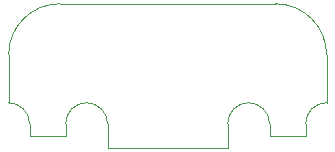
<source format=gm1>
G04*
G04 #@! TF.GenerationSoftware,Altium Limited,Altium Designer,20.2.6 (244)*
G04*
G04 Layer_Color=16711935*
%FSLAX25Y25*%
%MOIN*%
G70*
G04*
G04 #@! TF.SameCoordinates,5AE4630F-2555-4F6A-8CD4-AD4B39003086*
G04*
G04*
G04 #@! TF.FilePolarity,Positive*
G04*
G01*
G75*
%ADD11C,0.00394*%
D11*
X830400Y460700D02*
G03*
X823400Y453700I0J-7000D01*
G01*
X856400Y460700D02*
G03*
X849400Y453700I0J-7000D01*
G01*
X837400D02*
G03*
X830400Y460700I-7000J0D01*
G01*
X856400Y476700D02*
G03*
X839400Y493700I-17000J0D01*
G01*
X767400D02*
G03*
X750400Y476700I0J-17000D01*
G01*
X776400Y460700D02*
G03*
X769400Y453700I0J-7000D01*
G01*
X757400D02*
G03*
X750400Y460700I-7000J0D01*
G01*
X783400Y453700D02*
G03*
X776400Y460700I-7000J0D01*
G01*
X783400Y445700D02*
X800400D01*
X783400D02*
Y449700D01*
X823400Y445700D02*
Y449700D01*
X837400D02*
X849400D01*
X823400D02*
Y453700D01*
X849400Y449700D02*
Y453700D01*
X803400Y493700D02*
X839400D01*
X856400Y460700D02*
Y476700D01*
X837400Y449700D02*
Y453700D01*
X800400Y445700D02*
X823400D01*
X769400Y449700D02*
Y453700D01*
X750400Y460700D02*
Y476700D01*
X767400Y493700D02*
X803400D01*
X757400Y449700D02*
Y453700D01*
X783400Y449700D02*
Y453700D01*
X757400Y449700D02*
X769400D01*
M02*

</source>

Written task:
Wherever an image appears, omit it; copy the rest of the records exactly.

Task solution:
<source format=gm1>
G04*
G04 #@! TF.GenerationSoftware,Altium Limited,Altium Designer,20.2.6 (244)*
G04*
G04 Layer_Color=16711935*
%FSLAX25Y25*%
%MOIN*%
G70*
G04*
G04 #@! TF.SameCoordinates,5AE4630F-2555-4F6A-8CD4-AD4B39003086*
G04*
G04*
G04 #@! TF.FilePolarity,Positive*
G04*
G01*
G75*
%ADD11C,0.00394*%
D11*
X830400Y460700D02*
G03*
X823400Y453700I0J-7000D01*
G01*
X856400Y460700D02*
G03*
X849400Y453700I0J-7000D01*
G01*
X837400D02*
G03*
X830400Y460700I-7000J0D01*
G01*
X856400Y476700D02*
G03*
X839400Y493700I-17000J0D01*
G01*
X767400D02*
G03*
X750400Y476700I0J-17000D01*
G01*
X776400Y460700D02*
G03*
X769400Y453700I0J-7000D01*
G01*
X757400D02*
G03*
X750400Y460700I-7000J0D01*
G01*
X783400Y453700D02*
G03*
X776400Y460700I-7000J0D01*
G01*
X783400Y445700D02*
X800400D01*
X783400D02*
Y449700D01*
X823400Y445700D02*
Y449700D01*
X837400D02*
X849400D01*
X823400D02*
Y453700D01*
X849400Y449700D02*
Y453700D01*
X803400Y493700D02*
X839400D01*
X856400Y460700D02*
Y476700D01*
X837400Y449700D02*
Y453700D01*
X800400Y445700D02*
X823400D01*
X769400Y449700D02*
Y453700D01*
X750400Y460700D02*
Y476700D01*
X767400Y493700D02*
X803400D01*
X757400Y449700D02*
Y453700D01*
X783400Y449700D02*
Y453700D01*
X757400Y449700D02*
X769400D01*
M02*

</source>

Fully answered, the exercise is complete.